Ukraine: Big Lube Appetite, Meager Output


With annual demand of more than 400,000 metric tons, Ukraine is easily the second-largest lubricant market in Eastern Europe, ranking only behind Russia. It produces very little of that volume, however – less than half in 2003.

Domestic production took a big step forward last year, according to a recently published study by a Ukrainian consulting firm. But the firm, Kiev-based Lubricants Marketing Studio, predicts the trend will not endure. The biggest obstacle is lack of base oil availability.

The study, Ukranian Lubricants Market – 2004, pegged demand at 412,000 tons last year. That volume represents an increase of 2 percent from 2003. It also accounts for 7 percent of demand for all of Europe.

But despite its appetite for lubes, Ukraine exercises little muscle when it comes to making them.
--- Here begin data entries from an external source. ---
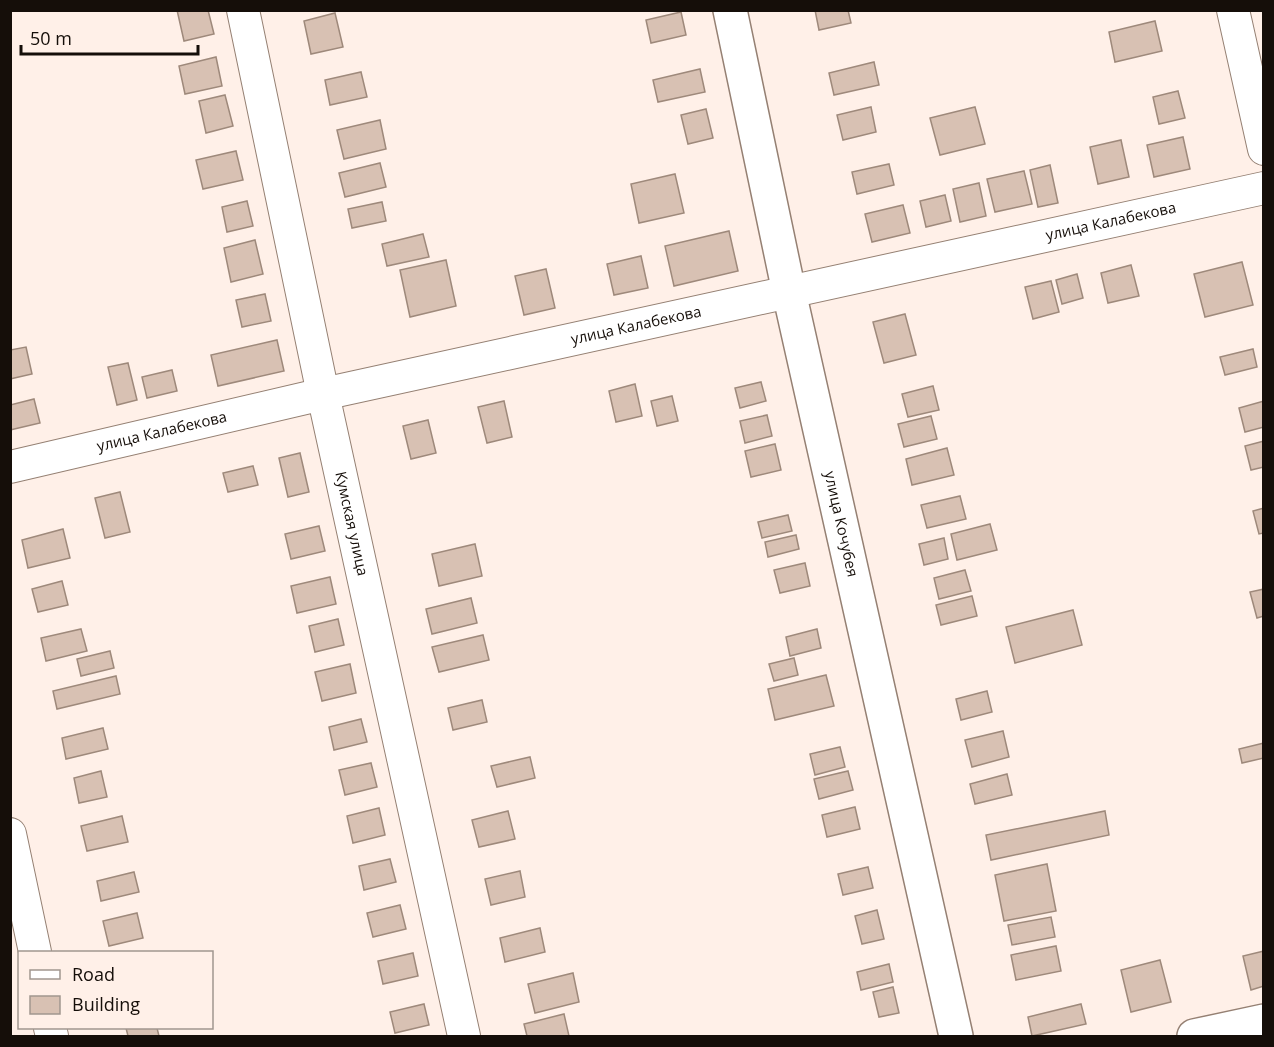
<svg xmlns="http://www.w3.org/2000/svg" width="1274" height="1047" font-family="'Open Sans',sans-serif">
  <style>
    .building { fill: #d8c1b3; stroke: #9e897b; stroke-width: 1.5 }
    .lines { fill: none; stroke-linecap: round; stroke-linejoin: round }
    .minor-casing { stroke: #958073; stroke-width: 34 }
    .major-casing { stroke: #958073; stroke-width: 36 }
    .minor { stroke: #fff; stroke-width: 32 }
    .major { stroke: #fff; stroke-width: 33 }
    .labels { text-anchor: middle; stroke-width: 6; stroke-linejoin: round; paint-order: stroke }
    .street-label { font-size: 15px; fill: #150e09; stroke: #fff0e8 }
  </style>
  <rect width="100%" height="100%" fill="#fff0e8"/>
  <g class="building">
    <path d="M177 10H208L214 34 184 41Z"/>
    <path d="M815 10H848L851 23 819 30Z"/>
    <path d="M681 12 686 35 651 43 646 20Z"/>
    <path d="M335 13 343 47 311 54 304 21Z"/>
    <path d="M1155 21 1162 51 1115 62 1109 32Z"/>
    <path d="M216 57 222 86 185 94 179 66Z"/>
    <path d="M874 62 879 85 834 95 829 73Z"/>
    <path d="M700 69 705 92 658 102 653 80Z"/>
    <path d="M361 72 367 97 330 105 325 80Z"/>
    <path d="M1178 91 1185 118 1159 124 1153 97Z"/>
    <path d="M225 95 233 126 206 133 199 101Z"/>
    <path d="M871 107 876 132 843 140 837 115Z"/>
    <path d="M975 107 985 144 940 155 930 118Z"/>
    <path d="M706 109 713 138 688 144 681 115Z"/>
    <path d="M380 120 386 149 344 159 337 130Z"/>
    <path d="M1183 137 1190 169 1154 177 1147 145Z"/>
    <path d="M1121 140 1129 177 1098 184 1090 147Z"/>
    <path d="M236 151 243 180 203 189 196 160Z"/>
    <path d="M380 163 386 187 345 197 339 173Z"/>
    <path d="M889 164 894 185 857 194 852 172Z"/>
    <path d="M1050 165 1058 203 1038 207 1030 170Z"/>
    <path d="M1024 171 1032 204 995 212 987 179Z"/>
    <path d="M675 174 684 213 639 223 631 184Z"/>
    <path d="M979 183 986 216 960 222 953 189Z"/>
    <path d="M945 195 951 221 926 227 920 201Z"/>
    <path d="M247 201 253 226 227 232 222 207Z"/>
    <path d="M382 202 386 221 352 228 348 209Z"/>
    <path d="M903 205 910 233 872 242 865 214Z"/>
    <path d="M729 231 738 271 674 286 665 246Z"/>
    <path d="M423 234 429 257 387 266 382 244Z"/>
    <path d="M255 240 263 274 231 282 224 248Z"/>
    <path d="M641 256 648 288 614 295 607 264Z"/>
    <path d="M446 260 456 306 410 317 400 270Z"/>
    <path d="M1242 262 1253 305 1205 317 1194 274Z"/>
    <path d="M1131 265 1139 296 1108 303 1101 273Z"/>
    <path d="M546 269 555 308 524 315 515 276Z"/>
    <path d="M1077 274 1083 298 1062 304 1056 280Z"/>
    <path d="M1051 281 1059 312 1033 319 1025 287Z"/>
    <path d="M265 294 271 321 242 327 236 300Z"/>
    <path d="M905 314 916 355 884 363 873 322Z"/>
    <path d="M277 340 284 371 218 386 211 355Z"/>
    <path d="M26 347 32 374 10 379V350Z"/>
    <path d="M1253 349 1257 367 1225 375 1220 357Z"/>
    <path d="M128 363 137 400 117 405 108 367Z"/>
    <path d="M172 370 177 391 147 398 142 377Z"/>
    <path d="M761 382 766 401 740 408 735 388Z"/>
    <path d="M635 384 642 416 616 422 609 391Z"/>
    <path d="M933 386 939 410 908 417 902 394Z"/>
    <path d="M672 396 678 421 657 426 651 401Z"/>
    <path d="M34 399 40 423 10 430V405Z"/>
    <path d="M504 401 512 437 487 443 478 407Z"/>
    <path d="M1264 401V427L1245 432 1239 408Z"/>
    <path d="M767 415 772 436 745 443 740 421Z"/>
    <path d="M931 416 937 439 904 447 898 424Z"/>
    <path d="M428 420 436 453 411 459 403 426Z"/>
    <path d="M1264 441V467L1251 470 1245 446Z"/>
    <path d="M775 444 781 470 751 477 745 451Z"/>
    <path d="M947 448 954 475 912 485 906 459Z"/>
    <path d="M300 453 309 492 288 497 279 458Z"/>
    <path d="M253 466 258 485 228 492 223 473Z"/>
    <path d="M120 492 130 532 105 538 95 498Z"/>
    <path d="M960 496 966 519 927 528 921 505Z"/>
    <path d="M1264 508V533L1259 534 1253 511Z"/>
    <path d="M788 515 792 531 762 538 758 522Z"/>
    <path d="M990 524 997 550 957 560 951 534Z"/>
    <path d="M319 526 325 551 291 559 285 534Z"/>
    <path d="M63 529 70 558 28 568 22 540Z"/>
    <path d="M796 535 799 549 768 557 765 542Z"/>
    <path d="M944 538 948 559 924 565 919 544Z"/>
    <path d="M475 544 482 576 439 586 432 554Z"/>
    <path d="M805 563 810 586 780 593 774 570Z"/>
    <path d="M965 570 971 591 939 599 934 578Z"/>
    <path d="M330 577 336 604 297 613 291 586Z"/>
    <path d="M62 581 68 605 38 612 32 589Z"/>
    <path d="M1264 589V616L1257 618 1250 592Z"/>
    <path d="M972 596 977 616 941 625 936 605Z"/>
    <path d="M471 598 477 623 432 634 426 609Z"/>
    <path d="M1073 610 1082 645 1015 663 1006 627Z"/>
    <path d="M338 619 344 645 315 652 309 626Z"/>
    <path d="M81 629 87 651 46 661 41 638Z"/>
    <path d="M817 629 821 648 790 656 786 637Z"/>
    <path d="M483 635 489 660 439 672 432 647Z"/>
    <path d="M110 651 114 668 81 676 77 659Z"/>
    <path d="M794 658 798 675 774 681 769 664Z"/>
    <path d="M350 664 356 693 322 701 315 672Z"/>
    <path d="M826 675 834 706 775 720 768 689Z"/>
    <path d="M116 676 120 694 57 709 53 691Z"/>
    <path d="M987 691 992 712 961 720 956 699Z"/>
    <path d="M482 700 487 722 453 730 448 708Z"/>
    <path d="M361 719 367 742 334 750 329 727Z"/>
    <path d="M103 728 108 749 66 759 62 738Z"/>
    <path d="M1003 731 1009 757 972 767 965 740Z"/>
    <path d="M1264 743V758L1242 763 1239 749Z"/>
    <path d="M840 747 845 767 815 775 810 754Z"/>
    <path d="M530 757 535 778 497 787 491 766Z"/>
    <path d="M371 763 377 787 345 795 339 770Z"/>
    <path d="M101 771 107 797 79 803 74 778Z"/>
    <path d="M848 771 853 790 819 799 814 779Z"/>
    <path d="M1007 774 1012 795 975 804 970 784Z"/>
    <path d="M855 807 860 829 827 837 822 815Z"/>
    <path d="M379 808 385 835 353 843 347 816Z"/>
    <path d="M508 811 515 839 479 847 472 820Z"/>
    <path d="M1105 811 1109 835 991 860 986 835Z"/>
    <path d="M122 816 128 842 87 851 81 826Z"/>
    <path d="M390 859 396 882 364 890 359 866Z"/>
    <path d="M1047 864 1056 911 1004 921 995 875Z"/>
    <path d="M868 867 873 888 843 895 838 874Z"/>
    <path d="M520 871 525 897 491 905 485 879Z"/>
    <path d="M134 872 139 892 101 901 97 881Z"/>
    <path d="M400 905 406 929 373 937 367 913Z"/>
    <path d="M877 910 884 939 862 944 855 916Z"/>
    <path d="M137 913 143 938 109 946 103 921Z"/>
    <path d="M1051 917 1055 937 1012 945 1008 925Z"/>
    <path d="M540 928 545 952 505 962 500 938Z"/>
    <path d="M1056 946 1061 971 1016 980 1011 955Z"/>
    <path d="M1264 951V986L1251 990 1243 956Z"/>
    <path d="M413 953 418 976 383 984 378 961Z"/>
    <path d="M1160 960 1171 1002 1131 1012 1121 970Z"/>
    <path d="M889 964 893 982 861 990 857 972Z"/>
    <path d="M573 973 579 1002 535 1013 528 984Z"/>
    <path d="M893 987 899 1013 879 1017 873 992Z"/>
    <path d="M424 1004 429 1025 395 1033 390 1012Z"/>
    <path d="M1081 1004 1086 1024 1032 1036 1028 1017Z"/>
    <path d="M564 1014 569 1036H527L524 1024Z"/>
    <path d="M126 1028H157L159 1036H128Z"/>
  </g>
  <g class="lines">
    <g class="minor-casing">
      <g id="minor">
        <path id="s1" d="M243 10 323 394 464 1036"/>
        <path d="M1233 10 1264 149"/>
        <path id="s2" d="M10 467 323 394 1264 188"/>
        <path d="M10 834 35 952"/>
        <path d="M50 1028 52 1036"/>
      </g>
    </g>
    <g class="major-casing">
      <g id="major">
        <path id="s3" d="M730 10 789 292 956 1036"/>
        <path d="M1194 1036 1264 1021"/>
      </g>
    </g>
    <use href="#minor" class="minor"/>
    <use href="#major" class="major"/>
  </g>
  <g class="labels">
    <g class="street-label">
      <text dy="5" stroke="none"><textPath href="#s2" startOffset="1128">улица Калабекова</textPath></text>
      <text dy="5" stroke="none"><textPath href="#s2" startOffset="642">улица Калабекова</textPath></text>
      <text dy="5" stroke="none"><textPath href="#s2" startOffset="156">улица Калабекова</textPath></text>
      <text dy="5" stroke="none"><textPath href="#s1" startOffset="525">Кумская улица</textPath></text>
      <text dy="5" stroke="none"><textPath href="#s3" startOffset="526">улица Кочубея</textPath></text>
    </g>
  </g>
  <rect width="1274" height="1047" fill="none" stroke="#150e09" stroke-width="24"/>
  <rect x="18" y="951" width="195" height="78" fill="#fff0e8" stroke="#a1968f" stroke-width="1.5"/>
  <rect x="30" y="970" width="30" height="9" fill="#ffffff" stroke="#a1968f" stroke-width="1.5"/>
  <text x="72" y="981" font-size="18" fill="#150e09">Road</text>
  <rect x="30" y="996" width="30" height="18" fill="#d8c1b3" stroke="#a1968f" stroke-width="1.5"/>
  <text x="72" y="1011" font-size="18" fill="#150e09">Building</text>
  <path d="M21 45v9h177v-9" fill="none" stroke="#150e09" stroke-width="3"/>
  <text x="30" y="45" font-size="18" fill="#150e09" stroke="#fff0e8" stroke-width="4.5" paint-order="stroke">50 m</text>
</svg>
The country produced just 222,000 tons in 2004, and that was 16 percent more than the previous year.

Lubricants Marketing Studio Director Volodymyr Svyatnenko blamed the situation on the countrys base oil market.

The main problem is a deficit of base oils, he told Lube Report, noting that Ukraine has but a single base oil producer, Ukrtatnafta, which operates a plant in Kremenchug. That plant has capacity to make 380,000 tons per year of API Group I oils, but Ukrtatnafta uses much of the volume to make its own bulk lubricants and exports much of what is left.

Only a small part of Ukrtatnaftas base oils are available to independent manufacturers in Ukraine, Svyatnenko said. In addition, it has not been practical to bring Russian base oils here. Instead, Russia sent finished lubricants, and these products as well as Ukrtatnaftas undercut Ukrainian independents on price. Consequently, the country makes scant use of its lube blending capacity, estimated by Lubricants Marketing Studio to be 750,000 tons per year.

The firms study found that Ukrtatnafta holds a 34-percent chunk of the finished lube market. Russian refiners Lukoil, Yukos and Slavneft claim another 25 percent. Ukrainian independent Azmol has a 9 percent market share to rank a distant third behind Lukoils 17 percent. Besides Azmol, there are only some 20 blenders of finished lubricants in Ukraine.

Lubricants Marketing Studio said there are nearly 160 brands of finished lubes competing in Ukraine, most of them imported by small trading firms targeting the premium segment of the automotive market.

The large number of participants in the market creates intense competition, the firm said, yet indicates strong perceived business potential in this segment. Importers stay in the high end of the market because they cannot compete on price with products from the Ukraine and the rest of the former Soviet Union. Bulk oils accounted for 74 percent of total lube demand in 2004, compared to just 26 percent for packaged products.

Of total volume of lubes demanded in 2004, 55 percent were automotive oils, 39 percent were industrial oils and 6 percent were greases.

The quality of lubricants used in Ukraine is generally low. For example, Svyatnenko said, most of the passenger car motor oils consumed in 2004 were equivalent to API SE, while most diesel oils were API CB or CC. Nevertheless, demand has begun shifting to higher quality products as the country begins to replace old vehicles and out-of-date equipment.

I think the situation will start to change significantly in the near future, Svyatnenko said. At the same time, his firm projects volume to decrease.